Record these keywords in a spreadsheet and enter them into Google Keyword Planner to find their search volume.
Diving Into Their Code
Aside from looking at their backlink strategy and site structure, I’ll also take a look at their technical SEO features, whether or not they’re using AMP pages, the structure of their canonical logic, and whether they’re using special meta tags to prevent certain pages from being indexed.

In order to dissect their SEO foundation, I go straight to the source code — tearing through my favorite HTML tags to find their strategies. If you’re using a Mac, then press ⌘ + alt + u to see the source code. Separate their website into page types and record the features on each different page type. In the source code, make sure to look for the presence and placement of the following:

  • Title tag
  • NoIndex/NoFollow
  • Meta description
  • Canonical tag
  • Hreflang

Write out the context in which some of these tags are used on the page to get more insight into their purpose. Is the canonical tag used to prevent duplicate content somewhere? Is there a reason this page, of all others, would have a NoIndex, NoFollow tag?
And, if you’re lucky, they might just leave you a breadcrumb trail by including the word SEO in their source code.
How I Look for Keywords?
Similar to how I review the technical SEO on each page type, I’ll also read through the text to find keywords they’re targeting. The easiest way to do this is to look for repetition. What words are used in the title tag, meta description, and across the page? Are there words that are similar which they might be using that are relevant?

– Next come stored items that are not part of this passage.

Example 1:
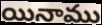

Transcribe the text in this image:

యినాము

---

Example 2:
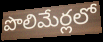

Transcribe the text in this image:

పొలిమేర్లలో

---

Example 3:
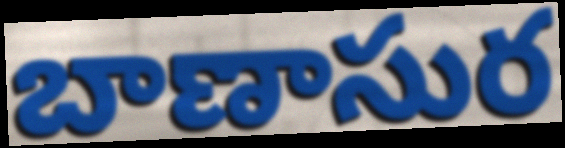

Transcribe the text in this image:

బాణాసుర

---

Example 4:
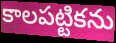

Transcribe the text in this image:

కాలపట్టికను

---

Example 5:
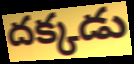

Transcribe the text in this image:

దక్కడు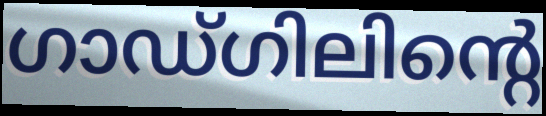
ഗാഡ്ഗിലിന്റെ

When it comes to a website’s product or service page the keyword focus is usually fairly obvious, but I find that discerning top of funnel content can be slightly more difficult. Often not everything on a blog is written for SEO, so you’ll need to determine the purpose of a blog post to avoid spending time on analyzing webpages with no keyword focus.
I find a system of reduction easier than trying to meet a set of criteria. To remove the cruff, I’ll put the title tags of their latest 50-100 posts in a spreadsheet and read each one to look for the intent. If the post titles contain any of the following, then I remove them from my list:

  • Personal/company news or updates.
  • List, top 10, and any other ‘click-bait’ looking titles, often including numbers, hyperbolic words, and maybe even a promise.

The keywords you’re left with will vary widely by industry. For some, it might be a list of traditional how to posts, while for others it will be information about a niche topic — like things to do in Boston or different types of coffee.

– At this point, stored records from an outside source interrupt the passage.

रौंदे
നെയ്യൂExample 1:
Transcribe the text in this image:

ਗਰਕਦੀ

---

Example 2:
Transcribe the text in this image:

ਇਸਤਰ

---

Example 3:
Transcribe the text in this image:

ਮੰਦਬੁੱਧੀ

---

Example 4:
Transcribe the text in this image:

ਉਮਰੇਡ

Once I have a list of keywords, I’ll head back to the Google Keyword Planner to find which of them have search volume. You can use the keywords you find to find to create content. Make sure to look at the competitors who are raking for top of funnel content to find keywords that you can compete on.
Your competitors websites are there to offer inspiration for SEO campaigns to work on in the future. When you’re putting together your SEO strategy, whether it be for one month or one quarter, you can use competitor data you gathered to provide insight into what strategies you want to use.
To synthesize what you learned, write down 3-5 observations from each category: backlinks, site structure, technical SEO, and content. Then, write down a goal related to the most important of these categories and how you’ll accomplish it. With a plan in hand, informed by your competitors with a twist of your own, you’ll have an SEO plan that’s actionable and easier to measure.